Как видите, предисловие было обнадеживающим, поэтому я продолжаю:
«Вам достаточно только вспомнить Габриеля Ламбера, того, кого называли ученым, Вы знаете, того самого, кто не захотел отправиться в кабачок форта Ламальг за тем великолепным обедом, которым Вы нас угостили.
Глупец!
Вы должны его помнить, так как узнали его, раз встречали когда-то в обществе; он тоже Вас узнал, а Вы так были этим озабочены, что засыпали вопросами бедного папашу Шиверни, надсмотрщика со злой внешностью, но, тем не менее, славного человека.
Итак, вот что я должен Вам рассказать о Габриеле Ламбере, слушайте же.
Со времени своего прибытия в колонию у Габриеля Ламбера был напарник, прикованный к нему цепью, хороший малый, попавший к нам за какую-то ерунду; его прозвали Акация.
Во время ссоры с товарищами он размахивал руками и случайно ударил ножом своего лучшего друга, что ему стоило десяти лет тюрьмы, ввиду того, что его друг умер. Бедный Акация так и не смог утешиться.
Но судьи приняли во внимание его невиновность, как я уже это сказал, и, хотя его неосторожность была причиной смерти человека, ему присудили только красный колпак.
Через четыре года после Вашего пребывания в Тулоне, то есть в 1838 году, в одно прекрасное утро Акация распрощался с нами.
Как раз накануне мой напарник отдал концы.
В результате этих двух событий — отъезда и смерти — мы с Габриелем остались поодиночке, и нас с ним соединили.
Если Вы помните, Габриель вначале отнюдь не был любезен.
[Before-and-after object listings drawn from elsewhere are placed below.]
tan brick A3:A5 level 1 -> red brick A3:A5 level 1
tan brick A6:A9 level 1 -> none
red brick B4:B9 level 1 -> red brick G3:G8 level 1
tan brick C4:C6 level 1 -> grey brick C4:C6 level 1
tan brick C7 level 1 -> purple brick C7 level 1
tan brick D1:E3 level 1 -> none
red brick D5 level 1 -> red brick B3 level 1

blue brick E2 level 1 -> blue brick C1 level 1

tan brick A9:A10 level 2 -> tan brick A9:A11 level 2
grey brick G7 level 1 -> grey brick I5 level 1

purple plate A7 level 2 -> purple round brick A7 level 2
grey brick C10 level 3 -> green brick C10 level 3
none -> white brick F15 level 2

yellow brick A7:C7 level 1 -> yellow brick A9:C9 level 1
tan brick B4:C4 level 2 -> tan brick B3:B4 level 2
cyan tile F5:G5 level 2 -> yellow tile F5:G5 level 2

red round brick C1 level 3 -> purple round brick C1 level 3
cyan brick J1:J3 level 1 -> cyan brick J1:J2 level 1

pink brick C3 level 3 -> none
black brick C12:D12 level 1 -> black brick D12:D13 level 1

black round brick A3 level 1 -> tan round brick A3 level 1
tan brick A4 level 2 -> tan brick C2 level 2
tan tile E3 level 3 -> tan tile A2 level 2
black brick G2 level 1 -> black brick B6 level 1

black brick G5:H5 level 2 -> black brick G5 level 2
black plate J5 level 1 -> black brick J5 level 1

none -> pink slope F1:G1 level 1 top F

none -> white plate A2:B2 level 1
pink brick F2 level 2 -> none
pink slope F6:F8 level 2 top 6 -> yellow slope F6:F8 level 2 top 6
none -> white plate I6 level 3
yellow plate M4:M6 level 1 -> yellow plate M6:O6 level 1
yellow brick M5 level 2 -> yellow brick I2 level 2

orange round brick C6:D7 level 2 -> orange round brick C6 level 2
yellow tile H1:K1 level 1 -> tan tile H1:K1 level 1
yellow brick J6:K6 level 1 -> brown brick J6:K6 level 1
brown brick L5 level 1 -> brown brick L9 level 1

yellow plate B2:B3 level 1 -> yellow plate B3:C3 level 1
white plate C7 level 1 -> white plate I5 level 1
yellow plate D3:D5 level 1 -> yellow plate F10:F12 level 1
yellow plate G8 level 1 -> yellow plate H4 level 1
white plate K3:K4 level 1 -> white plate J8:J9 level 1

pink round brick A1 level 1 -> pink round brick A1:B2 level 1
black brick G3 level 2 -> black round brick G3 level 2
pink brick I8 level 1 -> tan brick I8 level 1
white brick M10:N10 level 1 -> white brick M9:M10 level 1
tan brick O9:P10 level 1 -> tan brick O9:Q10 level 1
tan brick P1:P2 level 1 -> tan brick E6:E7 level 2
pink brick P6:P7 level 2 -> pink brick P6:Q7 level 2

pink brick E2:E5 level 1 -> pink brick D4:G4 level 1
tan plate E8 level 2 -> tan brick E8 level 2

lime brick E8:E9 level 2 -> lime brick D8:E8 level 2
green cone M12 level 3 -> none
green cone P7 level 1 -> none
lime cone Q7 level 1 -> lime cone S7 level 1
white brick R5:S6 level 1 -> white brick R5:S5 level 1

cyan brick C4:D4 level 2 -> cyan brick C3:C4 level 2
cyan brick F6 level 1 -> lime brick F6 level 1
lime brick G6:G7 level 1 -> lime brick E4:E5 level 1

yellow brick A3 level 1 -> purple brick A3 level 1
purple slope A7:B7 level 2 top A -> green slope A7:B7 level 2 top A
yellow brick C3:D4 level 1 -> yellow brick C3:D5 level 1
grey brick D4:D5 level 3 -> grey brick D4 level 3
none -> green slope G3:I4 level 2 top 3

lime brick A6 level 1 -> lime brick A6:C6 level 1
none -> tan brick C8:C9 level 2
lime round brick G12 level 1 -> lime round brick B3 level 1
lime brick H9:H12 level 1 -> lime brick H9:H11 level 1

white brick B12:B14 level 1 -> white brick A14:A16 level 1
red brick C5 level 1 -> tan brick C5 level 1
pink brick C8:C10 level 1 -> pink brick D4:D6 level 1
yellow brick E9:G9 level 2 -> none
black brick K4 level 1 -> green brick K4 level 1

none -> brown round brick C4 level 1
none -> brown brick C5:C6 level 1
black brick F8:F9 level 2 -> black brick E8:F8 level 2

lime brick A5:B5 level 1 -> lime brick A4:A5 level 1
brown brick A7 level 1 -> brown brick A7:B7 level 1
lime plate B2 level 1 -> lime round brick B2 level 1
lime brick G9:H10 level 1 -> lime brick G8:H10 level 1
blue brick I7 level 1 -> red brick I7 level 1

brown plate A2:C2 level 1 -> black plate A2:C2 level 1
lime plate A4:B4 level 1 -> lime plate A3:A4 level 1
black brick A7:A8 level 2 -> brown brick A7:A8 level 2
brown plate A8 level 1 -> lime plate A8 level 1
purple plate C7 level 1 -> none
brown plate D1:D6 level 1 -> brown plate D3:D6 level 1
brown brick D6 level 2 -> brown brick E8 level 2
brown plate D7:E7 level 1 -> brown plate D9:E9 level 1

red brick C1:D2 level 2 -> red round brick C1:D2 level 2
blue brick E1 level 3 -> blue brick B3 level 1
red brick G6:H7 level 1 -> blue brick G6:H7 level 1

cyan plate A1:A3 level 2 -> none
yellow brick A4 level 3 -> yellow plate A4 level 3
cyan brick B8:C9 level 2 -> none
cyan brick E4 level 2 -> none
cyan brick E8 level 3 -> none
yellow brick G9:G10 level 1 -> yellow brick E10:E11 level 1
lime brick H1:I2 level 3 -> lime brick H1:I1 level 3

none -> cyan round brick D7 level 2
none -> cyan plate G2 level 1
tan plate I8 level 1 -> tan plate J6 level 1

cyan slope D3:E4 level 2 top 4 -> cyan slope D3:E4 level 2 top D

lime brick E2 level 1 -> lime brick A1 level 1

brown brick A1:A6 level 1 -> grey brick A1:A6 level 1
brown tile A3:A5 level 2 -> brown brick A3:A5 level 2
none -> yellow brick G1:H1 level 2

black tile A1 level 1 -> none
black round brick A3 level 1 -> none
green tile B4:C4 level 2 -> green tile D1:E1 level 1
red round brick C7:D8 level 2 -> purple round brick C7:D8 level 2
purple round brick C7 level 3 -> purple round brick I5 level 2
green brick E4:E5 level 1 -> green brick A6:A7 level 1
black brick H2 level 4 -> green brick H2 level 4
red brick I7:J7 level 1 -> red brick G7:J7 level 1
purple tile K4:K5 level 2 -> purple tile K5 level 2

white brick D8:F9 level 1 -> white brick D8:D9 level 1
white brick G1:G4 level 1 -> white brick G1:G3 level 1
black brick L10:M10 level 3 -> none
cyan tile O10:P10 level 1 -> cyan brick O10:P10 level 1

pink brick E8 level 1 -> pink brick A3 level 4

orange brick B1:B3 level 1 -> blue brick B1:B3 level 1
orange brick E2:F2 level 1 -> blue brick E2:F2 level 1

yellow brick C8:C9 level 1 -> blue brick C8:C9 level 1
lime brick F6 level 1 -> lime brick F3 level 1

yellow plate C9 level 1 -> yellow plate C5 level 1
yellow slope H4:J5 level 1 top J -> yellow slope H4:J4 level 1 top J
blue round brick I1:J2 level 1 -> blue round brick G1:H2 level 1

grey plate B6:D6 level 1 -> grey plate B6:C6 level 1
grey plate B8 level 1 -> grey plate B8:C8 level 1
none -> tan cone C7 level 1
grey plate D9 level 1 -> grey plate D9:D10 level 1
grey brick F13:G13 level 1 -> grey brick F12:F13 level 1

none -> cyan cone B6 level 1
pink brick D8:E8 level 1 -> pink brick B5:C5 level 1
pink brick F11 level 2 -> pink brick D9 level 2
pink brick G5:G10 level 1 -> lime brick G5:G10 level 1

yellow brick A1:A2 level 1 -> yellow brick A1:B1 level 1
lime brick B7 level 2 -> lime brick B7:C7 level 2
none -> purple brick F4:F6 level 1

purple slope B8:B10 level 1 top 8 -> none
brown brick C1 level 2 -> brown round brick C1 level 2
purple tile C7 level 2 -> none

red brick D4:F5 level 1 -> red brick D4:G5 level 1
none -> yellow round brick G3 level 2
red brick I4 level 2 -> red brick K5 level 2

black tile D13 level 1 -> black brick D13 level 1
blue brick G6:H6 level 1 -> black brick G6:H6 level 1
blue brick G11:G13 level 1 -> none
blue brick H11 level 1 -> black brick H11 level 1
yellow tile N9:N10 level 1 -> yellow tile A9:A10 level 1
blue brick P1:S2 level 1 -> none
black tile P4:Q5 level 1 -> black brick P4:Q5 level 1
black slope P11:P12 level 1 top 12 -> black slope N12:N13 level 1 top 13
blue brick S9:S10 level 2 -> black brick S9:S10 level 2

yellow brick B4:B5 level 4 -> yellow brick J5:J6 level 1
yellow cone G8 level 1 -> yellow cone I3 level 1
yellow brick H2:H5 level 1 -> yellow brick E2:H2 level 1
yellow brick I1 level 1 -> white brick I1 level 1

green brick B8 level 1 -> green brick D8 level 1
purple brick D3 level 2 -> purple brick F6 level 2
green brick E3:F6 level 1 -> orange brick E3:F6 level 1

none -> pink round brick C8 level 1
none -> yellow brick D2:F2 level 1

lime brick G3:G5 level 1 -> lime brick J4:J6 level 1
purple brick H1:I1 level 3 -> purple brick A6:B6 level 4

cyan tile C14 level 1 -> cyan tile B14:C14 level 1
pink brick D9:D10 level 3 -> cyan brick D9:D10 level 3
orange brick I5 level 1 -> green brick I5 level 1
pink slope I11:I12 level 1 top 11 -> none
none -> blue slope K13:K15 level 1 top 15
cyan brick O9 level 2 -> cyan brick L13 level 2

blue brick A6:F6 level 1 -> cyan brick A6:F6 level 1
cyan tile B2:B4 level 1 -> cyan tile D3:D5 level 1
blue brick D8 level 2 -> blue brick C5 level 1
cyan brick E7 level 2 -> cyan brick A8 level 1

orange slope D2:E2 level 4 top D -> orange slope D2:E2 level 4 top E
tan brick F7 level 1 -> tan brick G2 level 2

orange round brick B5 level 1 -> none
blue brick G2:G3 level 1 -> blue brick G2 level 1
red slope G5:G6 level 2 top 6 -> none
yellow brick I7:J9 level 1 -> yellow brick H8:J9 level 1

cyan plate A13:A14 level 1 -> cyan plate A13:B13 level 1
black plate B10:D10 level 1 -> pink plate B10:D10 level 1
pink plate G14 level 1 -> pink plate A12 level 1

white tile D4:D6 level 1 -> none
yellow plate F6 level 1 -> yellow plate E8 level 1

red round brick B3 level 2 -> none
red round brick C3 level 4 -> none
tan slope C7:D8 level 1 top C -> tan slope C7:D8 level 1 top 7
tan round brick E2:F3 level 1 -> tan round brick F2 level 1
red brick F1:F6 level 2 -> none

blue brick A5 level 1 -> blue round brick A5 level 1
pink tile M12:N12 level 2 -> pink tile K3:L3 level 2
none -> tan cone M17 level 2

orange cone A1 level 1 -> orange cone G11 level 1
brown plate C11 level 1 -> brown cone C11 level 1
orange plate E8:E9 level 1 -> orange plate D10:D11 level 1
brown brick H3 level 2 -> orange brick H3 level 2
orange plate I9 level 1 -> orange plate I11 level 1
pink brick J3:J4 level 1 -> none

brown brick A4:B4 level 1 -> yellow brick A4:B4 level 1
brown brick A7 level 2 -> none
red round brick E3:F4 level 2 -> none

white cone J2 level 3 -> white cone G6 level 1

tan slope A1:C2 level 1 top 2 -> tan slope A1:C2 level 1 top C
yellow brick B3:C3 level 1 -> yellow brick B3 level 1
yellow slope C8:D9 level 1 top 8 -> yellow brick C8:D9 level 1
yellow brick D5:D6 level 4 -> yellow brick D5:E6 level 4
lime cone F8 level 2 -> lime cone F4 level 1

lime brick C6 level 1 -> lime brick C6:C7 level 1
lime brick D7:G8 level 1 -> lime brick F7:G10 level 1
Известие, что я буду прикован к нему, если и обрадовало меня, то в меру, как говорится.
Однако мне подумалось, что в Тулоне я нахожусь не для удовольствия, а так как по складу характера я философ, то покорился судьбе.
В первый день он не раскрыл рта, что меня очень огорчило, поскольку я по природе болтлив; меня это обеспокоило, тем более что Акация говорил мне не один раз, как тяжко быть прикованным к немому.
Я подумал о том, что мне, осужденному на двадцать лет, предстояло еще десять — мое осуждение было не очень справедливым, право, и я, конечно, подал бы на кассацию, если б у меня тогда, 24 октября 1828 года была бы протекция, — так что мне оставалось провести десять не очень веселых лет.
Я промаялся всю ночь, раздумывая о том, что мне делать, и вспомнил о средстве, которое употребил Лис, чтобы разговорить Ворона.
“Господин Габриель, — сказал я ему, когда рассвело. — Не позволите ли вы мне сегодня утром осведомиться о состоянии вашего здоровья?”
Он с удивлением посмотрел на меня, не зная, говорю я серьезно или смеюсь над ним.
Я сохранил самый серьезный вид.
“Как это моего здоровья?” — заговорил он.
Это уже, как видите, было кое-что. Я заставил его раскрыть рот.
“Да, о состоянии вашего здоровья, — продолжал я. — Вы как будто провели дурную ночь”.
Он тяжело вздохнул.
“Да, дурную, — сказал он. — Но все ночи я провожу таким образом”.
“Черт побери!” — ответил я.
Он, без сомнения, ошибся насчет смысла моего восклицания, так как, помолчав минутку, продолжал:
“Однако я хочу вас успокоить. Когда я не смогу заснуть, то постараюсь лежать спокойно и не будить вас”.
“О! Не беспокойтесь так обо мне, господин Ламбер, — ответил я. — Для меня такая честь быть вашим напарником по цепи, что я охотно смирюсь с некоторыми мелкими неудобствами”.
Габриель посмотрел на меня с еще большим удивлением.
Акация не так взялся за дело: желая заставить его разговаривать, он лупил его до тех пор, пока тот не заговорил. Но, хотя он и добился своего, этот результат не был до конца удовлетворительным и между ними всегда оставался холодок.
“Почему вы со мной так разговариваете, друг мой?” — спросил Габриель Ламбер.
“Потому что я знаю, с кем говорю, сударь, я ведь вовсе не невежа, прошу вас поверить мне”.